Result: [ 1 ] [ 0, 100 ] and return [ 1 ]
Given that we met the base case (one element), we move then to execute our function passing as parameter the second subarray: [ 0, 100 ]. Now, we are going to have -again- two arrays and inasmuch as both have "one element", we return both elements: [ 0 ] and [ 100 ].
It could take you some time to adapt your "mindset" to the concept of recursion. In other tutorials, we are going to address it properly, however, you can see it as a function calling itself until a "base case" is reached.
Maybe a quick and simplest example can help:
function countDown(num) {
if (num === 0) {
return;
}
console.log(num);
countDown(num - 1);
}
countDown(6);Output:
6
5
4
3
2
1
We invoke the function with 6. 6 is not strictly equal to 0 so we log in the console and call the same function passing the result of 6 - 1... And so on. Once we reach 0, we return, stopping the function´s execution. Important: You need a "base case" and return to avoid an infinite loop.
Let´s go back... Once our sliceArrayRec(arr) function received [ 0, 100 ] it returned 2 arrays: [ 0 ] and [ 100 ].
Luckily for us, for Case 1 we created a function, mergeAndSort(arr1, arr2) which receives 2 sorted arrays as input and it returns ONE sorted array. If we pass [ 0 ] and [ 100 ] arguments, the output will be [0, 100].

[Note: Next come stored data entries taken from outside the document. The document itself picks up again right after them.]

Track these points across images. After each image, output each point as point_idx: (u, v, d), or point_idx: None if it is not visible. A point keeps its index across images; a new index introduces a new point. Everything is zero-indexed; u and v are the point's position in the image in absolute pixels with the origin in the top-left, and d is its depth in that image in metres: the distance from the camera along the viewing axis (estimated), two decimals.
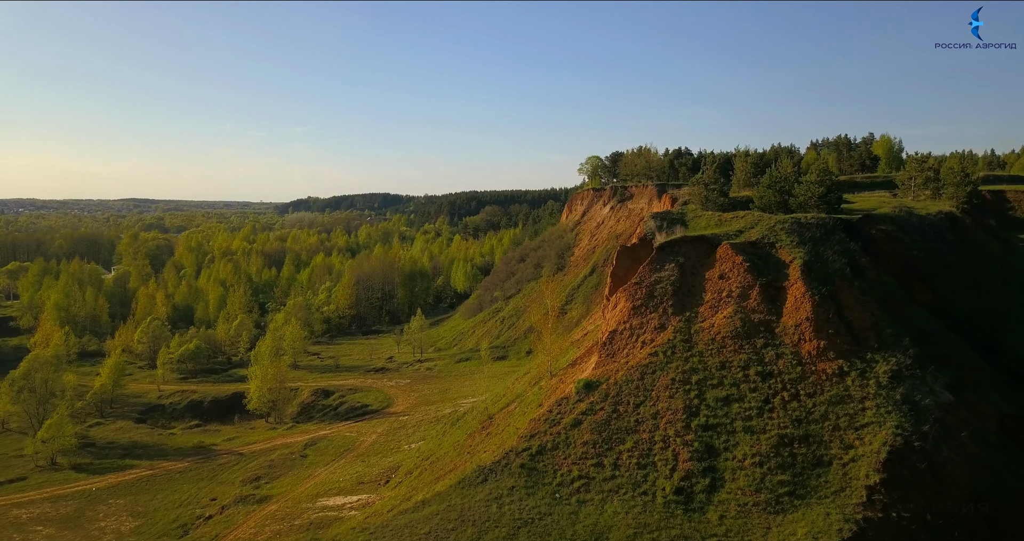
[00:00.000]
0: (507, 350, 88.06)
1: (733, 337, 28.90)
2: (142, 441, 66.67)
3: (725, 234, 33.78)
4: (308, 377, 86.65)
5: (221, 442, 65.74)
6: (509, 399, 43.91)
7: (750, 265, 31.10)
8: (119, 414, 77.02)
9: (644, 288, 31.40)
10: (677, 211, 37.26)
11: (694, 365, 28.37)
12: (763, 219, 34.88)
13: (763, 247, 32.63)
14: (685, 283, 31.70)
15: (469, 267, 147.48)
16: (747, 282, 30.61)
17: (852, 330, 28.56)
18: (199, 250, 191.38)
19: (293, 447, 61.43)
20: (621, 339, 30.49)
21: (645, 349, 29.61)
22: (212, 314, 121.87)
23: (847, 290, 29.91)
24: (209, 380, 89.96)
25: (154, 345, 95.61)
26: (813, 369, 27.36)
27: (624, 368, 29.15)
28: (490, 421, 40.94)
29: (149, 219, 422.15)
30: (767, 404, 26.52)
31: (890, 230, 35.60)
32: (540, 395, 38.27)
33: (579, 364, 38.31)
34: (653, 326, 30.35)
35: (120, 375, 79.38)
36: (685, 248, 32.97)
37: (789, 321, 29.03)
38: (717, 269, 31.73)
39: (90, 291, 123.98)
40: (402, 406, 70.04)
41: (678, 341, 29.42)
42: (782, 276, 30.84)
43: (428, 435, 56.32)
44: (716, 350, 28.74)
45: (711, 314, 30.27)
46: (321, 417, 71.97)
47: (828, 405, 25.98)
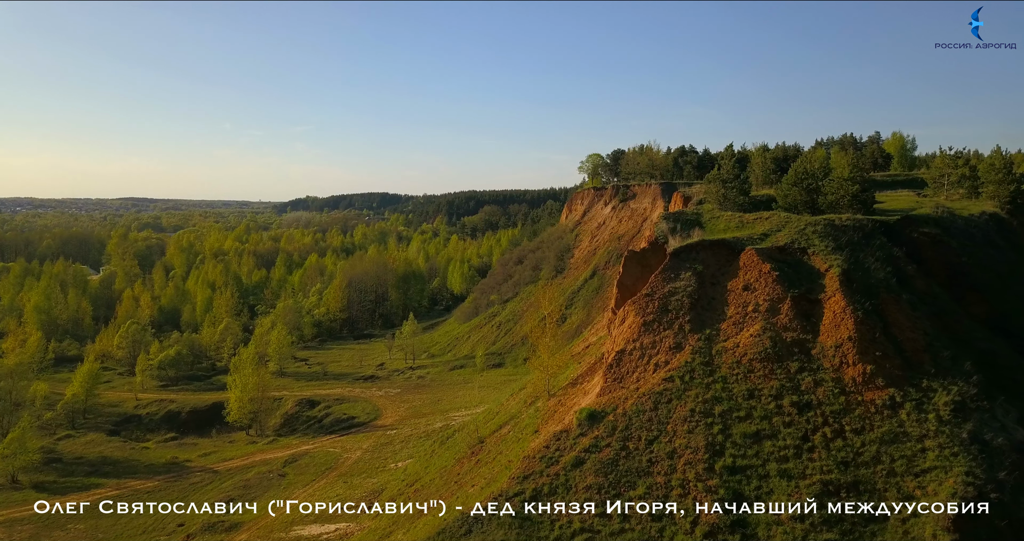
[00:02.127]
0: (503, 357, 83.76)
1: (762, 359, 24.59)
2: (112, 456, 62.33)
3: (748, 238, 29.48)
4: (294, 385, 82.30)
5: (196, 457, 61.43)
6: (502, 420, 39.62)
7: (779, 274, 26.79)
8: (92, 425, 72.63)
9: (657, 300, 27.10)
10: (692, 211, 32.95)
11: (717, 393, 24.06)
12: (791, 221, 30.57)
13: (793, 253, 28.33)
14: (704, 295, 27.39)
15: (466, 268, 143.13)
16: (776, 294, 26.31)
17: (903, 352, 24.26)
18: (190, 250, 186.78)
19: (272, 464, 57.14)
20: (630, 361, 26.18)
21: (659, 373, 25.30)
22: (199, 317, 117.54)
23: (894, 304, 25.62)
24: (191, 388, 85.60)
25: (134, 350, 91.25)
26: (859, 399, 23.06)
27: (634, 396, 24.84)
28: (480, 446, 36.64)
29: (146, 218, 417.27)
30: (806, 442, 22.22)
31: (934, 234, 31.31)
32: (536, 419, 33.99)
33: (581, 384, 34.02)
34: (668, 345, 26.04)
35: (94, 383, 75.01)
36: (703, 254, 28.67)
37: (828, 341, 24.73)
38: (741, 279, 27.42)
39: (72, 293, 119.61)
40: (391, 419, 65.75)
41: (697, 364, 25.11)
42: (817, 287, 26.54)
43: (416, 452, 52.08)
44: (742, 375, 24.43)
45: (735, 332, 25.97)
46: (305, 430, 67.65)
47: (880, 444, 21.68)
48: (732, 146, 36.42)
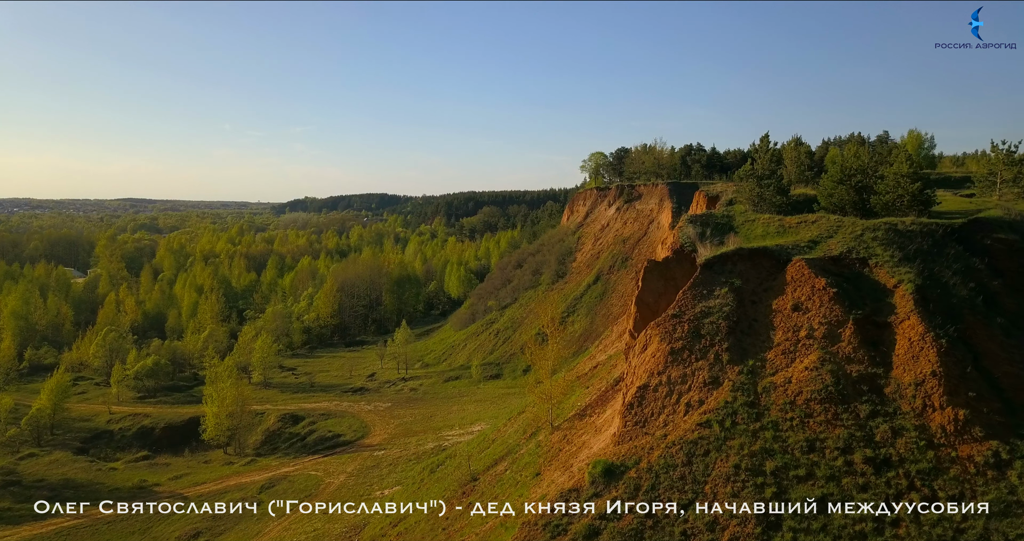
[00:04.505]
0: (501, 368, 78.66)
1: (823, 400, 19.56)
2: (76, 479, 57.19)
3: (794, 246, 24.45)
4: (278, 398, 77.17)
5: (166, 480, 56.32)
6: (498, 452, 34.57)
7: (838, 291, 21.76)
8: (59, 442, 67.50)
9: (686, 323, 22.05)
10: (721, 213, 27.91)
11: (767, 444, 19.03)
12: (843, 225, 25.54)
13: (851, 265, 23.31)
14: (744, 316, 22.35)
15: (463, 271, 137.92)
16: (835, 316, 21.29)
17: (1001, 392, 19.26)
18: (181, 252, 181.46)
19: (248, 489, 52.08)
20: (655, 399, 21.12)
21: (691, 416, 20.26)
22: (185, 323, 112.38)
23: (984, 330, 20.62)
24: (169, 400, 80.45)
25: (111, 359, 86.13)
26: (953, 455, 18.04)
27: (661, 445, 19.80)
28: (472, 485, 31.60)
29: (142, 219, 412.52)
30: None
31: (1012, 240, 26.26)
32: (537, 457, 28.96)
33: (591, 417, 28.98)
34: (701, 380, 21.00)
35: (63, 397, 69.99)
36: (741, 265, 23.63)
37: (905, 377, 19.71)
38: (789, 296, 22.38)
39: (51, 297, 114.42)
40: (379, 437, 60.66)
41: (740, 404, 20.08)
42: (884, 307, 21.51)
43: (405, 478, 47.05)
44: (799, 421, 19.41)
45: (785, 363, 20.93)
46: (287, 449, 62.56)
47: (987, 519, 16.65)
48: (768, 137, 31.20)
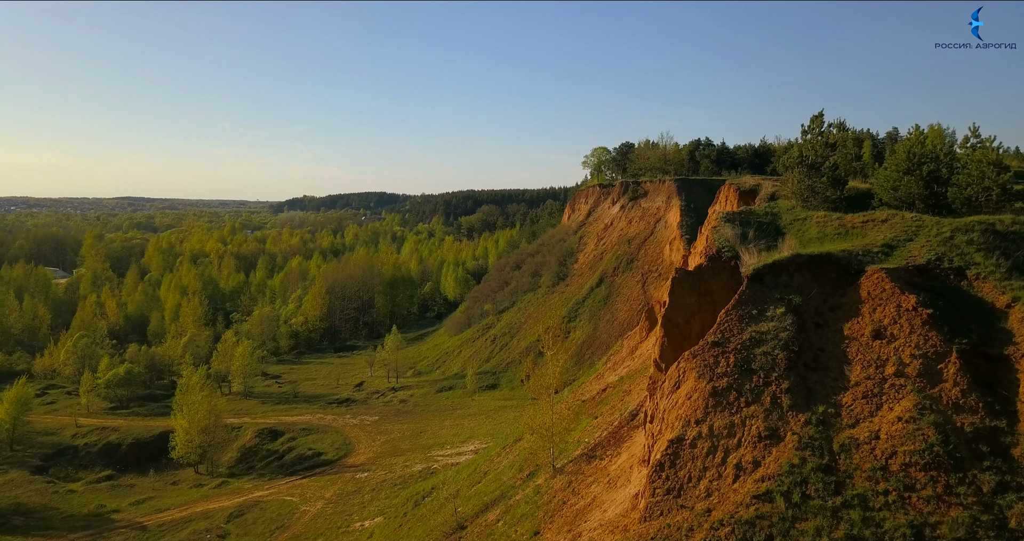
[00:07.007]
0: (498, 377, 73.37)
1: (927, 465, 14.24)
2: (28, 503, 51.88)
3: (865, 251, 19.10)
4: (258, 409, 71.89)
5: (127, 506, 51.05)
6: (490, 493, 29.24)
7: (933, 312, 16.43)
8: (18, 460, 62.17)
9: (732, 355, 16.72)
10: (765, 210, 22.56)
11: (855, 529, 13.69)
12: (924, 225, 20.18)
13: (944, 276, 17.98)
14: (808, 345, 17.01)
15: (461, 271, 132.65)
16: (932, 347, 15.96)
17: None
18: (170, 252, 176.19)
19: (214, 518, 46.81)
20: (694, 458, 15.77)
21: (744, 483, 14.93)
22: (167, 326, 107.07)
23: None
24: (143, 411, 75.15)
25: (82, 367, 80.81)
26: None
27: (705, 525, 14.45)
28: (459, 537, 26.29)
29: (139, 218, 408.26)
30: None
31: None
32: (536, 508, 23.64)
33: (600, 458, 23.66)
34: (755, 433, 15.66)
35: (23, 409, 64.72)
36: (799, 277, 18.29)
37: None
38: (867, 319, 17.04)
39: (28, 299, 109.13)
40: (363, 456, 55.38)
41: (811, 469, 14.74)
42: (997, 334, 16.20)
43: (387, 508, 41.71)
44: (896, 495, 14.08)
45: (868, 411, 15.60)
46: (262, 468, 57.26)
47: None
48: (822, 116, 25.83)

Remember: as we have 2 arrays with 1 element each... There´s no need for sort. This, allows us to meet the criteria of mergeAndSort(arr1, arr2)
- 2 inputs (aka, parameters): 2 arrays
- Both arrays must be sorted
Let´s integrate both function:
function mergeAndSort(arr1, arr2) {
const result = [];
console.log('mergeAndSort', arr1, arr2)
while(arr1.length && arr2.length) {
if (arr1[0] > arr2[0]) {
// We push what we are removing from the beginning
result.push(arr2.shift())
} else {
result.push(arr1.shift())
}
}
return [...result, ...arr1, ...arr2];
}
function sliceArrayRec(arr) {
if (arr.length < 2) {
console.log('**********', arr)
return arr;
}
const middle = Math.floor(arr.length / 2);
const arr1 = arr.slice(0, middle);
const arr2 = arr.slice(middle);
console.log('sliceArrayRec', arr1, arr2);
console.log('-------');
// recursion
return mergeAndSort(sliceArrayRec(arr1), sliceArrayRec(arr2));
}
sliceArrayRec([1,0,100,5,2]);Result:
sliceArrayRec [ 1, 0 ] [ 100, 5, 2 ]
-------
sliceArrayRec [ 1 ] [ 0 ]
-------
********** [ 1 ]
********** [ 0 ]
mergeAndSort [ 1 ] [ 0 ]
sliceArrayRec [ 100 ] [ 5, 2 ]
-------
********** [ 100 ]
sliceArrayRec [ 5 ] [ 2 ]
-------
********** [ 5 ]
********** [ 2 ]
mergeAndSort [ 5 ] [ 2 ]
mergeAndSort [ 100 ] [ 2, 5 ]
mergeAndSort [ 0, 1 ] [ 2, 5, 100 ]
=> [ 0, 1, 2, 5, 100 ]
As you can see, I´m logging some "info" in the console to keep things clear and easy. The first time we invoked our function sliceArrayRec() we will have 2 arrays "as output". Then, we call recursively the same function until we reach the condition of 2 arrays with just one element each.
********** [ 1 ]
********** [ 0 ]
At this point, we return the invocation of mergeAndSort() with those arrays ([ 1 ] and [ 0 ]) as arguments recursively.